■ ASSIGNMENT: Output each record exactly, with nothing omitted.
(SOURCE DATA)
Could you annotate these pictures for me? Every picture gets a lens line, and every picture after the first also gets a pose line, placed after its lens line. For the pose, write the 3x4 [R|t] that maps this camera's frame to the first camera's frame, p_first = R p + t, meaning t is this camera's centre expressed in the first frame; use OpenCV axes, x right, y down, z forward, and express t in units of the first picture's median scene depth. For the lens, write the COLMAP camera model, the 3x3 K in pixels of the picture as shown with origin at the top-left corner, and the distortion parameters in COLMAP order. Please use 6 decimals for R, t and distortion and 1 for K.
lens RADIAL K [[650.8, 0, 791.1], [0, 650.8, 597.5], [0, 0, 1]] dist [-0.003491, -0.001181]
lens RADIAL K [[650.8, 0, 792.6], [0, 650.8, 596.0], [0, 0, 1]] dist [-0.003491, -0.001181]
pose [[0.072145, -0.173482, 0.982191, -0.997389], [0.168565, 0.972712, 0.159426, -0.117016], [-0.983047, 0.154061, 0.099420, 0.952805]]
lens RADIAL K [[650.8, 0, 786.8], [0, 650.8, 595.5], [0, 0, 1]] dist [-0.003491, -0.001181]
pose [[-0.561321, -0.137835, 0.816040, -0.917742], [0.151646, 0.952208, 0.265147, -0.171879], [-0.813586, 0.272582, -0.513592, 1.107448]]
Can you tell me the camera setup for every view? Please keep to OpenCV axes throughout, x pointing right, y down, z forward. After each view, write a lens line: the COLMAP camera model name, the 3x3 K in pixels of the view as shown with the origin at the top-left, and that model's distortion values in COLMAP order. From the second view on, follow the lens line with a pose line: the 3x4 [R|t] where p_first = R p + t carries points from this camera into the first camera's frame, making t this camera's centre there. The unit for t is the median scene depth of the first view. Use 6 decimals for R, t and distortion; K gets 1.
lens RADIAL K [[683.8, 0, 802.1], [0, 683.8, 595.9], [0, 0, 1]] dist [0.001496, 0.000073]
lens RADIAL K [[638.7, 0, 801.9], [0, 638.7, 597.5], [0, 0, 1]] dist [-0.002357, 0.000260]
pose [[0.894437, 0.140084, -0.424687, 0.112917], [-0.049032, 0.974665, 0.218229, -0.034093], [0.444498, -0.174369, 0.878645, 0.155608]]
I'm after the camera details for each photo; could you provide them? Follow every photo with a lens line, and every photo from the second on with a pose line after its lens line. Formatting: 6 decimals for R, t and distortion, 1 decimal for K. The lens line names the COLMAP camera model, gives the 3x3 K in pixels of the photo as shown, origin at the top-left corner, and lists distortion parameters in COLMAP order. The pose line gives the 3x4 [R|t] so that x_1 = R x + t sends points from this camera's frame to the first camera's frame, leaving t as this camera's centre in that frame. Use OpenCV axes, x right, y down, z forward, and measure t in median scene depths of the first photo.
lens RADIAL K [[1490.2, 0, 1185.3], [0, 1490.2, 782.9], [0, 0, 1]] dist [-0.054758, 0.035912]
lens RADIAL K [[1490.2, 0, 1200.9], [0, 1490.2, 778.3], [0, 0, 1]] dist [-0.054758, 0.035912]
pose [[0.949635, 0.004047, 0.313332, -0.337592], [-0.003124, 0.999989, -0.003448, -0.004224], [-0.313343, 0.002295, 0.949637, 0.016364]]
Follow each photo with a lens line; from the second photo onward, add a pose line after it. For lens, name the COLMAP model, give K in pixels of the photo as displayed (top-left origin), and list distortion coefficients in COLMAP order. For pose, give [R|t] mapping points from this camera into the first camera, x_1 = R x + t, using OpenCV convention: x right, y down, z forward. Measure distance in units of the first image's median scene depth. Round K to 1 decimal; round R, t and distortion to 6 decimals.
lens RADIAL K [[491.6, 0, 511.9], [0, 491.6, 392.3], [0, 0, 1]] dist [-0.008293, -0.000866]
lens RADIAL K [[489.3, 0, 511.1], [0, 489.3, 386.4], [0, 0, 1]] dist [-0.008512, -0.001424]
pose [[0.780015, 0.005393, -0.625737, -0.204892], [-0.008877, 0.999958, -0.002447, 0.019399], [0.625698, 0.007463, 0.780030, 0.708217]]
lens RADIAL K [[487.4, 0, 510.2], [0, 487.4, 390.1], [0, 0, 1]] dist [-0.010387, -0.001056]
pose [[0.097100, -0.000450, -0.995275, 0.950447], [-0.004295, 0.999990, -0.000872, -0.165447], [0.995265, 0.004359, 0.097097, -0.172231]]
(End SOURCE DATA)
■ TASK RESULT:
Could you annotate these pictures for me? Every picture gets a lens line, and every picture after the first also gets a pose line, placed after its lens line. For the pose, write the 3x4 [R|t] that maps this camera's frame to the first camera's frame, p_first = R p + t, meaning t is this camera's centre expressed in the first frame; use OpenCV axes, x right, y down, z forward, and express t in units of the first picture's median scene depth. For the lens, write the COLMAP camera model, the 3x3 K in pixels of the picture as shown with origin at the top-left corner, and the distortion parameters in COLMAP order. Please use 6 decimals for R, t and distortion and 1 for K.
lens RADIAL K [[650.8, 0, 791.1], [0, 650.8, 597.5], [0, 0, 1]] dist [-0.003491, -0.001181]
lens RADIAL K [[650.8, 0, 792.6], [0, 650.8, 596.0], [0, 0, 1]] dist [-0.003491, -0.001181]
pose [[0.072145, -0.173482, 0.982191, -0.997389], [0.168565, 0.972712, 0.159426, -0.117016], [-0.983047, 0.154061, 0.099420, 0.952805]]
lens RADIAL K [[650.8, 0, 786.8], [0, 650.8, 595.5], [0, 0, 1]] dist [-0.003491, -0.001181]
pose [[-0.561321, -0.137835, 0.816040, -0.917742], [0.151646, 0.952208, 0.265147, -0.171879], [-0.813586, 0.272582, -0.513592, 1.107448]]
Can you tell me the camera setup for every view? Please keep to OpenCV axes throughout, x pointing right, y down, z forward. After each view, write a lens line: the COLMAP camera model name, the 3x3 K in pixels of the view as shown with the origin at the top-left, and that model's distortion values in COLMAP order. From the second view on, follow the lens line with a pose line: the 3x4 [R|t] where p_first = R p + t carries points from this camera into the first camera's frame, making t this camera's centre there. The unit for t is the median scene depth of the first view. Use 6 decimals for R, t and distortion; K gets 1.
lens RADIAL K [[683.8, 0, 802.1], [0, 683.8, 595.9], [0, 0, 1]] dist [0.001496, 0.000073]
lens RADIAL K [[638.7, 0, 801.9], [0, 638.7, 597.5], [0, 0, 1]] dist [-0.002357, 0.000260]
pose [[0.894437, 0.140084, -0.424687, 0.112917], [-0.049032, 0.974665, 0.218229, -0.034093], [0.444498, -0.174369, 0.878645, 0.155608]]
I'm after the camera details for each photo; could you provide them? Follow every photo with a lens line, and every photo from the second on with a pose line after its lens line. Formatting: 6 decimals for R, t and distortion, 1 decimal for K. The lens line names the COLMAP camera model, gives the 3x3 K in pixels of the photo as shown, origin at the top-left corner, and lists distortion parameters in COLMAP order. The pose line gives the 3x4 [R|t] so that x_1 = R x + t sends points from this camera's frame to the first camera's frame, leaving t as this camera's centre in that frame. Use OpenCV axes, x right, y down, z forward, and measure t in median scene depths of the first photo.
lens RADIAL K [[1490.2, 0, 1185.3], [0, 1490.2, 782.9], [0, 0, 1]] dist [-0.054758, 0.035912]
lens RADIAL K [[1490.2, 0, 1200.9], [0, 1490.2, 778.3], [0, 0, 1]] dist [-0.054758, 0.035912]
pose [[0.949635, 0.004047, 0.313332, -0.337592], [-0.003124, 0.999989, -0.003448, -0.004224], [-0.313343, 0.002295, 0.949637, 0.016364]]
Follow each photo with a lens line; from the second photo onward, add a pose line after it. For lens, name the COLMAP model, give K in pixels of the photo as displayed (top-left origin), and list distortion coefficients in COLMAP order. For pose, give [R|t] mapping points from this camera into the first camera, x_1 = R x + t, using OpenCV convention: x right, y down, z forward. Measure distance in units of the first image's median scene depth. Round K to 1 decimal; round R, t and distortion to 6 decimals.
lens RADIAL K [[491.6, 0, 511.9], [0, 491.6, 392.3], [0, 0, 1]] dist [-0.008293, -0.000866]
lens RADIAL K [[489.3, 0, 511.1], [0, 489.3, 386.4], [0, 0, 1]] dist [-0.008512, -0.001424]
pose [[0.780015, 0.005393, -0.625737, -0.204892], [-0.008877, 0.999958, -0.002447, 0.019399], [0.625698, 0.007463, 0.780030, 0.708217]]
lens RADIAL K [[487.4, 0, 510.2], [0, 487.4, 390.1], [0, 0, 1]] dist [-0.010387, -0.001056]
pose [[0.097100, -0.000450, -0.995275, 0.950447], [-0.004295, 0.999990, -0.000872, -0.165447], [0.995265, 0.004359, 0.097097, -0.172231]]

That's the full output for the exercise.